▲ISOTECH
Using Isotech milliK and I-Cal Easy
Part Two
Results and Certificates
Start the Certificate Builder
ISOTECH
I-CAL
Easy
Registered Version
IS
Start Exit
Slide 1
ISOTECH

==

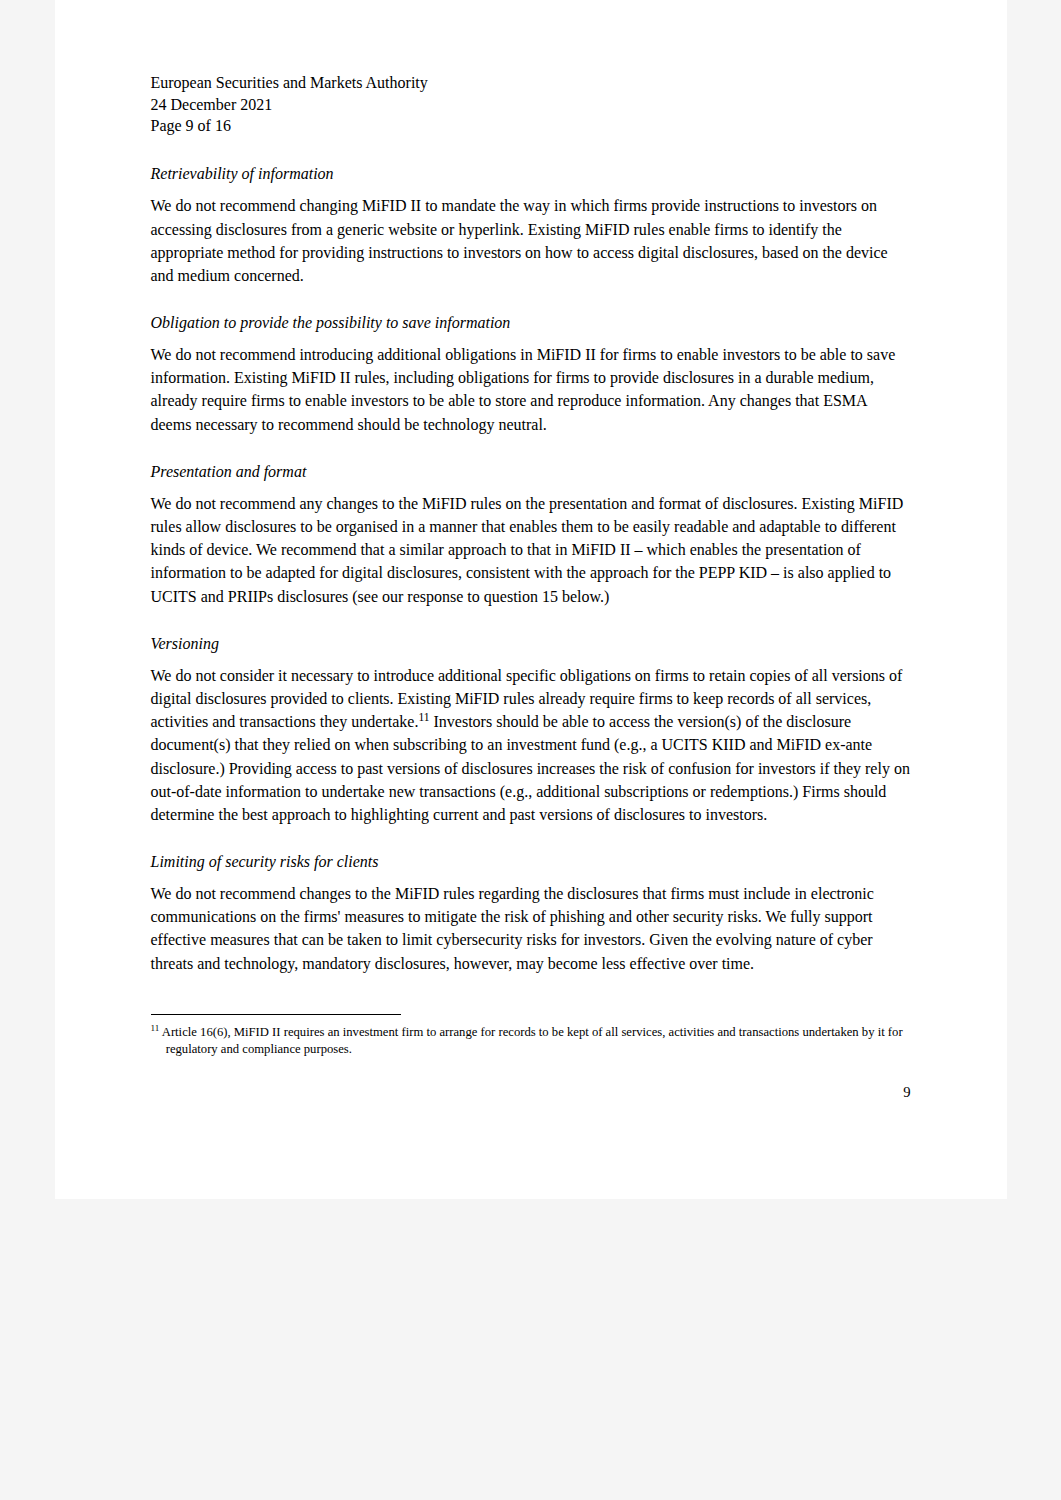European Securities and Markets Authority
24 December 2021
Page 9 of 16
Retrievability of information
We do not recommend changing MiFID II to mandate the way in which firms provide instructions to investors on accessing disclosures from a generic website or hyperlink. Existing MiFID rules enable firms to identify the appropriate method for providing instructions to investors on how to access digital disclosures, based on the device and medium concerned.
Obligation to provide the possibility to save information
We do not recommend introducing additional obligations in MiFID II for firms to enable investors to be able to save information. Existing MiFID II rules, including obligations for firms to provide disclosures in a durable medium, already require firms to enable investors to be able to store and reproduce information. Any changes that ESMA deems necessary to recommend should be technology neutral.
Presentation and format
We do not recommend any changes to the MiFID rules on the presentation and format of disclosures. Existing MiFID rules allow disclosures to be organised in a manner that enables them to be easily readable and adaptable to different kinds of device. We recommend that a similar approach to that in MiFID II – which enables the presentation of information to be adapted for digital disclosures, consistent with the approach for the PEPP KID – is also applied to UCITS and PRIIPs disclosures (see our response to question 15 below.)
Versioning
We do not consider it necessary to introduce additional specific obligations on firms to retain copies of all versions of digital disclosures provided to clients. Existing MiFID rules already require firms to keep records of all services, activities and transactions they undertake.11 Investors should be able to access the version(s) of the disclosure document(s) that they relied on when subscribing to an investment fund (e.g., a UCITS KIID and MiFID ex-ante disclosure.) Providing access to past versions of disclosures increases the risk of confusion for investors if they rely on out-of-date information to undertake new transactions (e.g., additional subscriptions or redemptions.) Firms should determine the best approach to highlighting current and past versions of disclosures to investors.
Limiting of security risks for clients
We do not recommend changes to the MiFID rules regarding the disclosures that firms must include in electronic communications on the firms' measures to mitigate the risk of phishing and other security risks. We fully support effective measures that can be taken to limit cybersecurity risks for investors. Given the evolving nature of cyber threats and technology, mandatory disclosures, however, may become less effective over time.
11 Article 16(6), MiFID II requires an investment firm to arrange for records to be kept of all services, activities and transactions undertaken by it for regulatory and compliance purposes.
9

--

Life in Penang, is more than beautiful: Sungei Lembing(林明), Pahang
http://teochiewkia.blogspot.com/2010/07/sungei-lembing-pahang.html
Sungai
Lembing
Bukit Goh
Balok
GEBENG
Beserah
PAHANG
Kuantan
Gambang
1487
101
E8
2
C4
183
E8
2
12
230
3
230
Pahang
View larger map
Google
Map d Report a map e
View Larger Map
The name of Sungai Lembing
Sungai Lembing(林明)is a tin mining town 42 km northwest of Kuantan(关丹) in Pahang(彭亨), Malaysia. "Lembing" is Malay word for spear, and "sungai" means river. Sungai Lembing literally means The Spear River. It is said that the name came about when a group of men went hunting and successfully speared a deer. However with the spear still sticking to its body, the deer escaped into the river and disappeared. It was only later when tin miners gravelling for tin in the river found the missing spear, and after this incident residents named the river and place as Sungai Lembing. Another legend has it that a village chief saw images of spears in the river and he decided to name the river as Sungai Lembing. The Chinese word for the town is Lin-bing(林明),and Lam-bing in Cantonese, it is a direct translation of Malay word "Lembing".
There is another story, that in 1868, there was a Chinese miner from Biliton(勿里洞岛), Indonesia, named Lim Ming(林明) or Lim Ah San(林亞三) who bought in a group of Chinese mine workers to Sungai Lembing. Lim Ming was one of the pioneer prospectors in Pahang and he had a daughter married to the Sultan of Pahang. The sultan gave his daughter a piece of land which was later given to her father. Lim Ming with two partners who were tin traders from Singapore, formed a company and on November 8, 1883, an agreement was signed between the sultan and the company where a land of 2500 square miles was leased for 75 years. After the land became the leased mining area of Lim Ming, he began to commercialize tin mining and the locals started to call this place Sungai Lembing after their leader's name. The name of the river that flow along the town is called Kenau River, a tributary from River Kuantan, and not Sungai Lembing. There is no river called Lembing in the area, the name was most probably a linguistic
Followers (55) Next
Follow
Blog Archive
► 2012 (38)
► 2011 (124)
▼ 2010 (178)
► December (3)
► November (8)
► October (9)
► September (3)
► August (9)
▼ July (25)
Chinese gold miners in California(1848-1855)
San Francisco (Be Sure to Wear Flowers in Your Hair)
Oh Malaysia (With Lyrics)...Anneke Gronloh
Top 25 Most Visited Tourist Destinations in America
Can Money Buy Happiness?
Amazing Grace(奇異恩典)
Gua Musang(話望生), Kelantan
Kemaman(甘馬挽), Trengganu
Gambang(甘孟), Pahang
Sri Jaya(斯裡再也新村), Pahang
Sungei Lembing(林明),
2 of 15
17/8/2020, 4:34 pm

> Prompt:
Filter the listing above for lines with the word "save", and copy each one you find.

> Worked solution:
Obligation to provide the possibility to save information
We do not recommend introducing additional obligations in MiFID II for firms to enable investors to be able to save information. Existing MiFID II rules, including obligations for firms to provide disclosures in a durable medium, already require firms to enable investors to be able to store and reproduce information. Any changes that ESMA deems necessary to recommend should be technology neutral.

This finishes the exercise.